Alpha hemolysis is the partial breakdown of red blood cells, resulting in a greenish discoloration of the agar surrounding the colonies. This color change is an incomplete or “green” hemolysis, not a true clearing of the blood. Beta hemolysis represents the complete destruction of red blood cells, creating a clear, transparent zone around the colonies.
Gamma hemolysis describes the absence of any hemolytic activity, where the bacteria grow with no visible change or discoloration to the surrounding medium. These reactions serve as a rapid, observable tool to place unknown bacteria into broad groups. However, the alpha-hemolytic category contains multiple species, making further testing necessary for precise identification.
The Alpha Hemolysis of Streptococcus pneumoniae
Streptococcus pneumoniae is classified as an alpha-hemolytic organism because it produces a greenish halo around its colonies on blood agar plates. This color results from the bacteria’s metabolic activity, which causes a chemical change to the hemoglobin inside the red blood cells. The organism produces hydrogen peroxide as a byproduct of its metabolism in the presence of oxygen.
Hydrogen peroxide acts as an oxidizing agent, converting the red oxyhemoglobin into a greenish-brown compound called methemoglobin. This oxidation is the mechanism behind the incomplete hemolysis seen with S. pneumoniae, rather than the complete structural breakdown of the red blood cell. The visual result is a zone of greening, indicating the partial effect on the blood components.
When grown for an extended period, S. pneumoniae colonies often display a specific physical trait known as the “draughtsman” or “carrom coin” morphology. Initially, the colonies appear small and dome-shaped, but as the culture ages, they begin to flatten in the center. This central collapse is due to the activation of the bacterium’s own autolytic enzymes, which break down the bacterial cells themselves.
Key Tests for Positive Identification
Alpha hemolysis is insufficient for definitive identification because other common, often non-pathogenic bacteria like the Viridans group streptococci, also exhibit this reaction. Clinical microbiology laboratories rely on two additional biochemical tests to differentiate pathogenic S. pneumoniae from these other alpha-hemolytic organisms. The first is the Optochin sensitivity test, which utilizes the chemical ethylhydrocupreine hydrochloride.
S. pneumoniae is susceptible to Optochin, which causes the bacterial cell to lyse due to changes in surface tension. The test involves placing an Optochin-impregnated disk onto the inoculated blood agar plate. If the organism is S. pneumoniae, a clear zone of inhibition—a space where the bacteria cannot grow—will appear around the disk after incubation.

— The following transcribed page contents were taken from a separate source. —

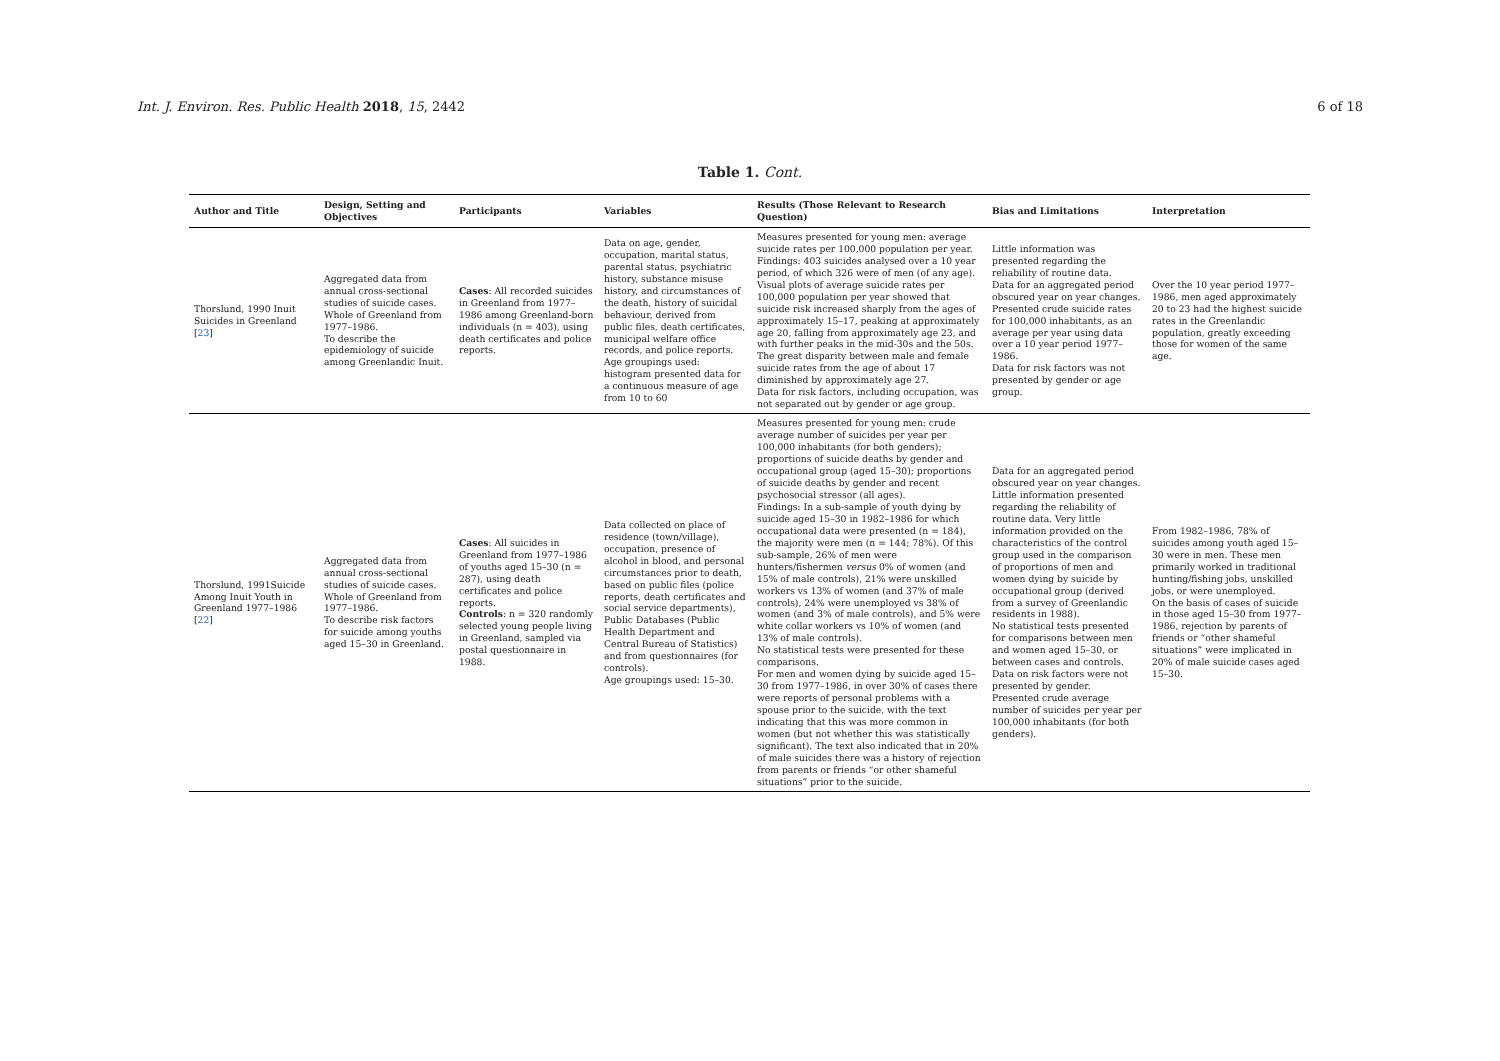Int. J. Environ. Res. Public Health 2018, 15, 2442 6 of 18
Table 1. Cont.
| Author and Title | Design, Setting and Objectives | Participants | Variables | Results (Those Relevant to Research Question) | Bias and Limitations | Interpretation |
| --- | --- | --- | --- | --- | --- | --- |
| Thorslund, 1990 Inuit Suicides in Greenland [ 23 ] | Aggregated data from annual cross-sectional studies of suicide cases. Whole of Greenland from 1977–1986. To describe the epidemiology of suicide among Greenlandic Inuit. | Cases : All recorded suicides in Greenland from 1977–1986 among Greenland-born individuals (n = 403), using death certificates and police reports. | Data on age, gender, occupation, marital status, parental status, psychiatric history, substance misuse history, and circumstances of the death, history of suicidal behaviour, derived from public files, death certificates, municipal welfare office records, and police reports. Age groupings used: histogram presented data for a continuous measure of age from 10 to 60 | Measures presented for young men: average suicide rates per 100,000 population per year. Findings: 403 suicides analysed over a 10 year period, of which 326 were of men (of any age). Visual plots of average suicide rates per 100,000 population per year showed that suicide risk increased sharply from the ages of approximately 15–17, peaking at approximately age 20, falling from approximately age 23, and with further peaks in the mid-30s and the 50s. The great disparity between male and female suicide rates from the age of about 17 diminished by approximately age 27. Data for risk factors, including occupation, was not separated out by gender or age group. | Little information was presented regarding the reliability of routine data. Data for an aggregated period obscured year on year changes. Presented crude suicide rates for 100,000 inhabitants, as an average per year using data over a 10 year period 1977–1986. Data for risk factors was not presented by gender or age group. | Over the 10 year period 1977–1986, men aged approximately 20 to 23 had the highest suicide rates in the Greenlandic population, greatly exceeding those for women of the same age. |
| Thorslund, 1991Suicide Among Inuit Youth in Greenland 1977–1986 [ 22 ] | Aggregated data from annual cross-sectional studies of suicide cases. Whole of Greenland from 1977–1986. To describe risk factors for suicide among youths aged 15–30 in Greenland. | Cases : All suicides in Greenland from 1977–1986 of youths aged 15–30 (n = 287), using death certificates and police reports. Controls : n = 320 randomly selected young people living in Greenland, sampled via postal questionnaire in 1988. | Data collected on place of residence (town/village), occupation, presence of alcohol in blood, and personal circumstances prior to death, based on public files (police reports, death certificates and social service departments), Public Databases (Public Health Department and Central Bureau of Statistics) and from questionnaires (for controls). Age groupings used: 15–30. | Measures presented for young men: crude average number of suicides per year per 100,000 inhabitants (for both genders); proportions of suicide deaths by gender and occupational group (aged 15–30); proportions of suicide deaths by gender and recent psychosocial stressor (all ages). Findings: In a sub-sample of youth dying by suicide aged 15–30 in 1982–1986 for which occupational data were presented (n = 184), the majority were men (n = 144; 78%). Of this sub-sample, 26% of men were hunters/fishermen versus 0% of women (and 15% of male controls), 21% were unskilled workers vs 13% of women (and 37% of male controls), 24% were unemployed vs 38% of women (and 3% of male controls), and 5% were white collar workers vs 10% of women (and 13% of male controls). No statistical tests were presented for these comparisons. For men and women dying by suicide aged 15–30 from 1977–1986, in over 30% of cases there were reports of personal problems with a spouse prior to the suicide, with the text indicating that this was more common in women (but not whether this was statistically significant). The text also indicated that in 20% of male suicides there was a history of rejection from parents or friends “or other shameful situations” prior to the suicide. | Data for an aggregated period obscured year on year changes. Little information presented regarding the reliability of routine data. Very little information provided on the characteristics of the control group used in the comparison of proportions of men and women dying by suicide by occupational group (derived from a survey of Greenlandic residents in 1988). No statistical tests presented for comparisons between men and women aged 15–30, or between cases and controls. Data on risk factors were not presented by gender. Presented crude average number of suicides per year per 100,000 inhabitants (for both genders). | From 1982–1986, 78% of suicides among youth aged 15–30 were in men. These men primarily worked in traditional hunting/fishing jobs, unskilled jobs, or were unemployed. On the basis of cases of suicide in those aged 15–30 from 1977–1986, rejection by parents of friends or “other shameful situations” were implicated in 20% of male suicide cases aged 15–30. |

A zone of 14 millimeters or greater around a 6-millimeter disk is considered a positive result, confirming sensitivity. The second confirmatory test is the bile solubility test, which takes advantage of the organism’s autolytic enzyme system.
When exposed to bile salts, such as sodium deoxycholate, the autolytic enzymes of S. pneumoniae are rapidly activated, leading to the dissolution of the bacterial cells. A positive result is observed when a suspension of the bacteria becomes visibly clear after the addition of the bile salt solution. Other alpha-hemolytic streptococci lack this accelerated autolytic response and remain insoluble.
Together, a positive alpha-hemolysis reaction combined with susceptibility to Optochin and solubility in bile provides the necessary evidence to confirm the presence of Streptococcus pneumoniae.